Another effect of Augustinian Trinitarianism is that it changed “the Athanasian homoousianism from generic to numerical unity of essence” (p. 92). Augustine changed the Nicene Creed from “three personal beings metaphysically united in a Platonic universal into one being manifested under three modes of personal existence” (p. 92). As a result, he inverted the Trinity. “Its apex became its base. Trinity became unity. Trinitarianism became tri-unitarianism” (p. 92). By that, he changed God into one Being of three persons. Although Augustine refused to come to this logical conclusion, his followers did. Thus, God became “numerically one in essence, yet is three in personal agency; therefore essence and person in God are not coincident” (p. 93).
The Athanasian Creed was derived from Augustinian Trinitarianism. One clause reads, “We worship one God in trinity, and trinity in unity, neither confounding the persons, nor dividing the substance.” “This language assumes that the substance or Being is one, while the persons are three” (p. 93). However, like Augustine, it plays on the term “person.” It declares that God is one personal being. Also, it states, “There are not three Gods, but one God.” Thus, the Athanasian Creed is nothing more than concealed Sabellianism. “[I]ts Sabellianism is veiled under the assumption that God may be one Being and yet be three persons, but its real position is that God is one Being, whatever explanation be given of the three persons. Thus its Trinitarianism is only a disguise” (p. 93). Accordingly, Augustinian Trinitarianism gave “a monistic and pantheistic direction to trinitarian dogma” (p. 94).
Besides his doctrine of the Trinity, “his doctrines of original sin, irresistible grace, the sacraments, and the physical punishments and sufferings of lost souls” (p. 69) also grew from his materialistic philosophy. Free will is simply voluntariness, “which itself is the result of a gracious Divine efficiency” (p. 69). His doctrine of human dependency approaches Stoic fatalism. Furthermore, man’s will has the power to do evil, but it cannot do good except with God’s aid.
In summary, Augustinian Trinitarianism is based on Stoic, New Platonic immanence.
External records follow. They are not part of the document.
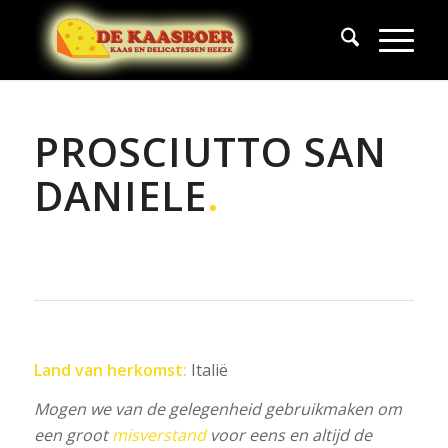
PROSCIUTTO SAN
DANIELE
.
Land van herkomst:
Italië
Mogen we van de gelegenheid gebruikmaken om
een groot
misverstand
voor eens en altijd de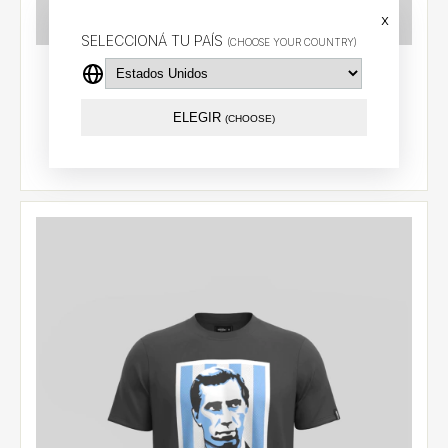
x
SELECCIONÁ TU PAÍS
(CHOOSE YOUR COUNTRY)
Remera BILARDO
$25.66 USD
ELEGIR
(CHOOSE)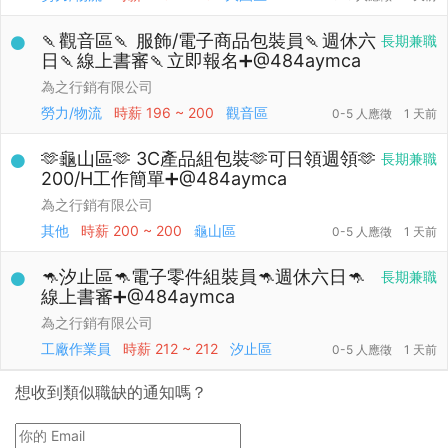
🍡觀音區🍡 服飾/電子商品包裝員🍡週休六
長期兼職
日🍡線上書審🍡立即報名➕@484aymca
為之行銷有限公司
勞力/物流
時薪
196 ~ 200
觀音區
0-5 人應徵
1 天前
🫶龜山區🫶 3C產品組包裝🫶可日領週領🫶
長期兼職
200/H工作簡單➕@484aymca
為之行銷有限公司
其他
時薪
200 ~ 200
龜山區
0-5 人應徵
1 天前
🦘汐止區🦘電子零件組裝員🦘週休六日🦘
長期兼職
線上書審➕@484aymca
為之行銷有限公司
工廠作業員
時薪
212 ~ 212
汐止區
0-5 人應徵
1 天前
想收到類似職缺的通知嗎？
According to the Augustinian Trinitarianism, God “is essentially one; yet He is a trinity, but not a trinity of real personal beings; the personal centre is one. The three persons, so-called, are not subsistences or individuals; they are modes of the one divine existence” (p. 81). Consequently, it is just a form of Modal Trinitarianism that is closely related to the heresy Sabellianism.
When Trinitarians attempt to explain or expound upon the Trinity, they are at high risk of crashing into the Scylla of Sabellianism or of being swept away in the Charybdis of tritheism. Augustine crashed into the rock of Sabellianism.